A fronte di questi scenari, la bioetica non deve mai rinunciare a difendere “il limite”, secondo D’Agostino, e guardare avanti. Non deve mai chiudersi in verità predefinite e presupposte, ma deve sempre sapersi rinnovare. D’Agostino delinea lo “spirito nuovo” della bioetica, che da bioetica “difensiva” deve essere sempre una bioetica “propositiva”. D’Agostino ritiene che i bioeticisti debbano essere «creativi e propositivi, umili e coraggiosi»: non assumere paradigmi consolidati, ma trovare nuovi strumenti e promuovere con “intelligenza critica” nuove prospettive. Non una difesa del passato ma l’“instaurazione del futuro”.

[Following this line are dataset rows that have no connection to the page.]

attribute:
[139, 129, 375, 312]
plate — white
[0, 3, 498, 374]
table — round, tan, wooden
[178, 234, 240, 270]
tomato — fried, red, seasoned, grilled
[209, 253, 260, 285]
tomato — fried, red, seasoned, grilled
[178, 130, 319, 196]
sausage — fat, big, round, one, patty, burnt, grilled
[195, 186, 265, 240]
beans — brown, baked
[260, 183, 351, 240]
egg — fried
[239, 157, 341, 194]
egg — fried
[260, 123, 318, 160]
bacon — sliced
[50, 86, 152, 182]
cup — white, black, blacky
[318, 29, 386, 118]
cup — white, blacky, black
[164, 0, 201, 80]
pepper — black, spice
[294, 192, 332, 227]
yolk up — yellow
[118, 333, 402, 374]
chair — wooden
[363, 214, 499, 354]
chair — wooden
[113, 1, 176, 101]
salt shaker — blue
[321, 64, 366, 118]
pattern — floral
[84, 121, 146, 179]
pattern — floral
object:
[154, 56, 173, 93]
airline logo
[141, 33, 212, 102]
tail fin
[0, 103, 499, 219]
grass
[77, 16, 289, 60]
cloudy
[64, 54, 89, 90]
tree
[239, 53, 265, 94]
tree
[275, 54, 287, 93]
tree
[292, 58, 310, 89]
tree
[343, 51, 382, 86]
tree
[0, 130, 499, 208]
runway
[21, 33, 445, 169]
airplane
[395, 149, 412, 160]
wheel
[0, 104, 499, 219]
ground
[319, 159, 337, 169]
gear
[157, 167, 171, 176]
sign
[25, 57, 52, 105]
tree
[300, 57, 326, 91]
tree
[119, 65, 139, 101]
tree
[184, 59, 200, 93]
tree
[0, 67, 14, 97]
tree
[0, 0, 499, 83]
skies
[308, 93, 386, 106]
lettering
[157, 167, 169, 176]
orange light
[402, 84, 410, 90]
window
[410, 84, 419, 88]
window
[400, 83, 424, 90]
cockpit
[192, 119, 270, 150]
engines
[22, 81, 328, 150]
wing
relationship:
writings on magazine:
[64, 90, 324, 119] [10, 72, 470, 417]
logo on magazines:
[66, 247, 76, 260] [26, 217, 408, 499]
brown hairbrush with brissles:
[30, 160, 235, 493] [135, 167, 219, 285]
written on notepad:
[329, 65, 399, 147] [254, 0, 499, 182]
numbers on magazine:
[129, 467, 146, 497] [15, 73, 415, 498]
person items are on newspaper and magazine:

È proprio la dimensione ’propositiva’ ciò che ha caratterizzato e caratterizza il contributo innovativo che D’Agostino, filosofo del diritto, ha offerto al pensiero bioetico, biogiuridico e biopolitico. Un contributo costante, incisivo, mai ripetitivo, sempre stimolante, a volte anche intenzionalmente provocatorio, animato da una curiosità intellettuale instancabile, ma anche da una generosità culturale che ci ha consentito e ci consentirà sempre di imparare, ci costringe a riflettere, ci sollecita a guardare al futuro. Mancherà immensamente a chi ha avuto il privilegio di incontrarlo nel proprio cammino, di imparare da un Maestro insostituibile, di bioetica e di umanità.